** Begin Given entries **

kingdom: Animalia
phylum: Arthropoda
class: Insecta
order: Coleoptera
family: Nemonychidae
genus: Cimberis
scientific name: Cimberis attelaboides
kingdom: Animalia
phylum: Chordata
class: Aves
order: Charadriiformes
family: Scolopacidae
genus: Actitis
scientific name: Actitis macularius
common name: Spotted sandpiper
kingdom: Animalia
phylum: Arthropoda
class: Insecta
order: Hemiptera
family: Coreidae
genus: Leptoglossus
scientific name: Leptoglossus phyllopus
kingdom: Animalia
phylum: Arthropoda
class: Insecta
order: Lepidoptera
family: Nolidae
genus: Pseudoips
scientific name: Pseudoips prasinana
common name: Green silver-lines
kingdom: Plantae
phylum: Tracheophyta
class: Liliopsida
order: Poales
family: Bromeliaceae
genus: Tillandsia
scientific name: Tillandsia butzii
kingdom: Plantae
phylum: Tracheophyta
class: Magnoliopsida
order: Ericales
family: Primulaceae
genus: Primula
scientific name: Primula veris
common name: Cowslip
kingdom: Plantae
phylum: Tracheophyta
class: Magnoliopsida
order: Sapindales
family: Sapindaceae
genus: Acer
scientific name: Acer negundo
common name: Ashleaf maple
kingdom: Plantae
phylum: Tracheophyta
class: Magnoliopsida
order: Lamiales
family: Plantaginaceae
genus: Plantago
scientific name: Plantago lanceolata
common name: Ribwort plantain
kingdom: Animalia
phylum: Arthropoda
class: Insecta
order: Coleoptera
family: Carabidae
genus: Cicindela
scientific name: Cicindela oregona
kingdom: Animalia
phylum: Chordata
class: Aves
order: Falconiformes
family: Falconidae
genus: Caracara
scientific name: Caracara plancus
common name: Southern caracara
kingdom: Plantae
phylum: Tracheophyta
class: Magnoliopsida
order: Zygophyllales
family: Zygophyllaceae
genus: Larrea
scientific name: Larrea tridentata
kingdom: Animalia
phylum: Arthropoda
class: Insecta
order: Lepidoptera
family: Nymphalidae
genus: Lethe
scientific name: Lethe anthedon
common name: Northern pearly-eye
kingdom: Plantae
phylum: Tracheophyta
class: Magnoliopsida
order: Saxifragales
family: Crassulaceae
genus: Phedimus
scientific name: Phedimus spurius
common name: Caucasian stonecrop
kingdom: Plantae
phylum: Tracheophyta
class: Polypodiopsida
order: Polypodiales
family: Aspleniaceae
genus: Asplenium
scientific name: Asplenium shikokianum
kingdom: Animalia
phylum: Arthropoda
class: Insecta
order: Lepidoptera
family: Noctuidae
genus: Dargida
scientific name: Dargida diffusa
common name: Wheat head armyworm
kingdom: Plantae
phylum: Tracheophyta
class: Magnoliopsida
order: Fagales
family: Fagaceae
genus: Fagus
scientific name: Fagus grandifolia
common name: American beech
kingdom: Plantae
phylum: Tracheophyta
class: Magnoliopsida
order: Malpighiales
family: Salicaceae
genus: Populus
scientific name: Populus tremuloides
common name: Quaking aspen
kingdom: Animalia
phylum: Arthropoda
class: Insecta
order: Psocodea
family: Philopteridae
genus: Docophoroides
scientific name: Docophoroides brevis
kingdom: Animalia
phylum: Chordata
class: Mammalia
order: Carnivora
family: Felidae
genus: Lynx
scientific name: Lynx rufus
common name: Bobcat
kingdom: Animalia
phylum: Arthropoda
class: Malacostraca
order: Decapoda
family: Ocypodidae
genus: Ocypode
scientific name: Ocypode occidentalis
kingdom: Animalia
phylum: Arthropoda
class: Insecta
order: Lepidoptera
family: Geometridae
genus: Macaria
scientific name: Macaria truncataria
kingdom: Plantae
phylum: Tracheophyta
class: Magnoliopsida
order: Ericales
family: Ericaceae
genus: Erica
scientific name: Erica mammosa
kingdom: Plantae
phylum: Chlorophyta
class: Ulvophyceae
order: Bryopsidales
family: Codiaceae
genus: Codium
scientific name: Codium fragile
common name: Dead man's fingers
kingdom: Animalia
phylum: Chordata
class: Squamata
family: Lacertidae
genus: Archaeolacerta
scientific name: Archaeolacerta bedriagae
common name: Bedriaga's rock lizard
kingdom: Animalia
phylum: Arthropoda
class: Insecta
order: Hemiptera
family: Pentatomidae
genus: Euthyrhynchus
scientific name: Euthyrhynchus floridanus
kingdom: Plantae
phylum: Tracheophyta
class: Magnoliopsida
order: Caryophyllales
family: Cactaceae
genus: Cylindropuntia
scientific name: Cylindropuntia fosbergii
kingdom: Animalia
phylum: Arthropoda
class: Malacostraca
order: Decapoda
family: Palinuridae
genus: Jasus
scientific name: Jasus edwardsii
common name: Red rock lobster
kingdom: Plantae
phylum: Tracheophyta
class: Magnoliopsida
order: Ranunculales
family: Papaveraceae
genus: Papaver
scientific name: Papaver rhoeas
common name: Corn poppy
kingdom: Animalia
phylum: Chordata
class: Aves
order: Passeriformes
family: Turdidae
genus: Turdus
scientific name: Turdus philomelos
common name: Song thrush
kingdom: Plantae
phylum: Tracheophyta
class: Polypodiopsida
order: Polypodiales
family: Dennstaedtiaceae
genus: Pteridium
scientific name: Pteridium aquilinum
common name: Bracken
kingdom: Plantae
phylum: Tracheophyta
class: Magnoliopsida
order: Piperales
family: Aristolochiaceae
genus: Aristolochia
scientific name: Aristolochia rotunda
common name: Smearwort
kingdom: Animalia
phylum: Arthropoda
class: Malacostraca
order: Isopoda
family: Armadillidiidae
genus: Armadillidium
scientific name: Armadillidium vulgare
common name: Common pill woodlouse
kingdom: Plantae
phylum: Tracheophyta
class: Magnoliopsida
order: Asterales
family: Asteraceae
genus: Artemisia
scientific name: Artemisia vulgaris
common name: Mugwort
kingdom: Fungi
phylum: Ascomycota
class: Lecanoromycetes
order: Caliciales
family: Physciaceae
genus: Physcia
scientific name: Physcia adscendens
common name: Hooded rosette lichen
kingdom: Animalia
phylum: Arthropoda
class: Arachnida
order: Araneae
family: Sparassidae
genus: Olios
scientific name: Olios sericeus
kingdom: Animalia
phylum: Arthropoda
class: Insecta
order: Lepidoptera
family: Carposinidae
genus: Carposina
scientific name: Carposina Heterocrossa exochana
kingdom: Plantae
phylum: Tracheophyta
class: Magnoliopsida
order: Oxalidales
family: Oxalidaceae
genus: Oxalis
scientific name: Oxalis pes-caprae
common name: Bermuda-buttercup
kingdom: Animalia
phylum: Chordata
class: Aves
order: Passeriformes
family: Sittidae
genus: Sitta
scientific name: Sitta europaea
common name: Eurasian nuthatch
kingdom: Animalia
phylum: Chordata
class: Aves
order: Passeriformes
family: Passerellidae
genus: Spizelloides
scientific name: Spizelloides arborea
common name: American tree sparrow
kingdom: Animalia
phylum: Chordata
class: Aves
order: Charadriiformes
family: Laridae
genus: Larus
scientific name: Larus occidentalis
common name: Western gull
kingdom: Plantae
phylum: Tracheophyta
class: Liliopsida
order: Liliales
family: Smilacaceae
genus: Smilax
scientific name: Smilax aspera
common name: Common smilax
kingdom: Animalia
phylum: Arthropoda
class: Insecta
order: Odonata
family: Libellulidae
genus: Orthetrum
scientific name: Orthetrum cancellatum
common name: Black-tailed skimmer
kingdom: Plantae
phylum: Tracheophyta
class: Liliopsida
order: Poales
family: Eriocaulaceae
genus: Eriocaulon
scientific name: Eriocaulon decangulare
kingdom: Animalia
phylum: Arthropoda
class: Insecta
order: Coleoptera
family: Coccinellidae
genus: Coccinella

** End Given entries **

- _Stated exercise_:
Rewrite all the material above, replacing "scientific name" with "binomial name" and leaving everything else unchanged.

- _Exercise solution_:
kingdom: Animalia
phylum: Arthropoda
class: Insecta
order: Coleoptera
family: Nemonychidae
genus: Cimberis
binomial name: Cimberis attelaboides
kingdom: Animalia
phylum: Chordata
class: Aves
order: Charadriiformes
family: Scolopacidae
genus: Actitis
binomial name: Actitis macularius
common name: Spotted sandpiper
kingdom: Animalia
phylum: Arthropoda
class: Insecta
order: Hemiptera
family: Coreidae
genus: Leptoglossus
binomial name: Leptoglossus phyllopus
kingdom: Animalia
phylum: Arthropoda
class: Insecta
order: Lepidoptera
family: Nolidae
genus: Pseudoips
binomial name: Pseudoips prasinana
common name: Green silver-lines
kingdom: Plantae
phylum: Tracheophyta
class: Liliopsida
order: Poales
family: Bromeliaceae
genus: Tillandsia
binomial name: Tillandsia butzii
kingdom: Plantae
phylum: Tracheophyta
class: Magnoliopsida
order: Ericales
family: Primulaceae
genus: Primula
binomial name: Primula veris
common name: Cowslip
kingdom: Plantae
phylum: Tracheophyta
class: Magnoliopsida
order: Sapindales
family: Sapindaceae
genus: Acer
binomial name: Acer negundo
common name: Ashleaf maple
kingdom: Plantae
phylum: Tracheophyta
class: Magnoliopsida
order: Lamiales
family: Plantaginaceae
genus: Plantago
binomial name: Plantago lanceolata
common name: Ribwort plantain
kingdom: Animalia
phylum: Arthropoda
class: Insecta
order: Coleoptera
family: Carabidae
genus: Cicindela
binomial name: Cicindela oregona
kingdom: Animalia
phylum: Chordata
class: Aves
order: Falconiformes
family: Falconidae
genus: Caracara
binomial name: Caracara plancus
common name: Southern caracara
kingdom: Plantae
phylum: Tracheophyta
class: Magnoliopsida
order: Zygophyllales
family: Zygophyllaceae
genus: Larrea
binomial name: Larrea tridentata
kingdom: Animalia
phylum: Arthropoda
class: Insecta
order: Lepidoptera
family: Nymphalidae
genus: Lethe
binomial name: Lethe anthedon
common name: Northern pearly-eye
kingdom: Plantae
phylum: Tracheophyta
class: Magnoliopsida
order: Saxifragales
family: Crassulaceae
genus: Phedimus
binomial name: Phedimus spurius
common name: Caucasian stonecrop
kingdom: Plantae
phylum: Tracheophyta
class: Polypodiopsida
order: Polypodiales
family: Aspleniaceae
genus: Asplenium
binomial name: Asplenium shikokianum
kingdom: Animalia
phylum: Arthropoda
class: Insecta
order: Lepidoptera
family: Noctuidae
genus: Dargida
binomial name: Dargida diffusa
common name: Wheat head armyworm
kingdom: Plantae
phylum: Tracheophyta
class: Magnoliopsida
order: Fagales
family: Fagaceae
genus: Fagus
binomial name: Fagus grandifolia
common name: American beech
kingdom: Plantae
phylum: Tracheophyta
class: Magnoliopsida
order: Malpighiales
family: Salicaceae
genus: Populus
binomial name: Populus tremuloides
common name: Quaking aspen
kingdom: Animalia
phylum: Arthropoda
class: Insecta
order: Psocodea
family: Philopteridae
genus: Docophoroides
binomial name: Docophoroides brevis
kingdom: Animalia
phylum: Chordata
class: Mammalia
order: Carnivora
family: Felidae
genus: Lynx
binomial name: Lynx rufus
common name: Bobcat
kingdom: Animalia
phylum: Arthropoda
class: Malacostraca
order: Decapoda
family: Ocypodidae
genus: Ocypode
binomial name: Ocypode occidentalis
kingdom: Animalia
phylum: Arthropoda
class: Insecta
order: Lepidoptera
family: Geometridae
genus: Macaria
binomial name: Macaria truncataria
kingdom: Plantae
phylum: Tracheophyta
class: Magnoliopsida
order: Ericales
family: Ericaceae
genus: Erica
binomial name: Erica mammosa
kingdom: Plantae
phylum: Chlorophyta
class: Ulvophyceae
order: Bryopsidales
family: Codiaceae
genus: Codium
binomial name: Codium fragile
common name: Dead man's fingers
kingdom: Animalia
phylum: Chordata
class: Squamata
family: Lacertidae
genus: Archaeolacerta
binomial name: Archaeolacerta bedriagae
common name: Bedriaga's rock lizard
kingdom: Animalia
phylum: Arthropoda
class: Insecta
order: Hemiptera
family: Pentatomidae
genus: Euthyrhynchus
binomial name: Euthyrhynchus floridanus
kingdom: Plantae
phylum: Tracheophyta
class: Magnoliopsida
order: Caryophyllales
family: Cactaceae
genus: Cylindropuntia
binomial name: Cylindropuntia fosbergii
kingdom: Animalia
phylum: Arthropoda
class: Malacostraca
order: Decapoda
family: Palinuridae
genus: Jasus
binomial name: Jasus edwardsii
common name: Red rock lobster
kingdom: Plantae
phylum: Tracheophyta
class: Magnoliopsida
order: Ranunculales
family: Papaveraceae
genus: Papaver
binomial name: Papaver rhoeas
common name: Corn poppy
kingdom: Animalia
phylum: Chordata
class: Aves
order: Passeriformes
family: Turdidae
genus: Turdus
binomial name: Turdus philomelos
common name: Song thrush
kingdom: Plantae
phylum: Tracheophyta
class: Polypodiopsida
order: Polypodiales
family: Dennstaedtiaceae
genus: Pteridium
binomial name: Pteridium aquilinum
common name: Bracken
kingdom: Plantae
phylum: Tracheophyta
class: Magnoliopsida
order: Piperales
family: Aristolochiaceae
genus: Aristolochia
binomial name: Aristolochia rotunda
common name: Smearwort
kingdom: Animalia
phylum: Arthropoda
class: Malacostraca
order: Isopoda
family: Armadillidiidae
genus: Armadillidium
binomial name: Armadillidium vulgare
common name: Common pill woodlouse
kingdom: Plantae
phylum: Tracheophyta
class: Magnoliopsida
order: Asterales
family: Asteraceae
genus: Artemisia
binomial name: Artemisia vulgaris
common name: Mugwort
kingdom: Fungi
phylum: Ascomycota
class: Lecanoromycetes
order: Caliciales
family: Physciaceae
genus: Physcia
binomial name: Physcia adscendens
common name: Hooded rosette lichen
kingdom: Animalia
phylum: Arthropoda
class: Arachnida
order: Araneae
family: Sparassidae
genus: Olios
binomial name: Olios sericeus
kingdom: Animalia
phylum: Arthropoda
class: Insecta
order: Lepidoptera
family: Carposinidae
genus: Carposina
binomial name: Carposina Heterocrossa exochana
kingdom: Plantae
phylum: Tracheophyta
class: Magnoliopsida
order: Oxalidales
family: Oxalidaceae
genus: Oxalis
binomial name: Oxalis pes-caprae
common name: Bermuda-buttercup
kingdom: Animalia
phylum: Chordata
class: Aves
order: Passeriformes
family: Sittidae
genus: Sitta
binomial name: Sitta europaea
common name: Eurasian nuthatch
kingdom: Animalia
phylum: Chordata
class: Aves
order: Passeriformes
family: Passerellidae
genus: Spizelloides
binomial name: Spizelloides arborea
common name: American tree sparrow
kingdom: Animalia
phylum: Chordata
class: Aves
order: Charadriiformes
family: Laridae
genus: Larus
binomial name: Larus occidentalis
common name: Western gull
kingdom: Plantae
phylum: Tracheophyta
class: Liliopsida
order: Liliales
family: Smilacaceae
genus: Smilax
binomial name: Smilax aspera
common name: Common smilax
kingdom: Animalia
phylum: Arthropoda
class: Insecta
order: Odonata
family: Libellulidae
genus: Orthetrum
binomial name: Orthetrum cancellatum
common name: Black-tailed skimmer
kingdom: Plantae
phylum: Tracheophyta
class: Liliopsida
order: Poales
family: Eriocaulaceae
genus: Eriocaulon
binomial name: Eriocaulon decangulare
kingdom: Animalia
phylum: Arthropoda
class: Insecta
order: Coleoptera
family: Coccinellidae
genus: Coccinella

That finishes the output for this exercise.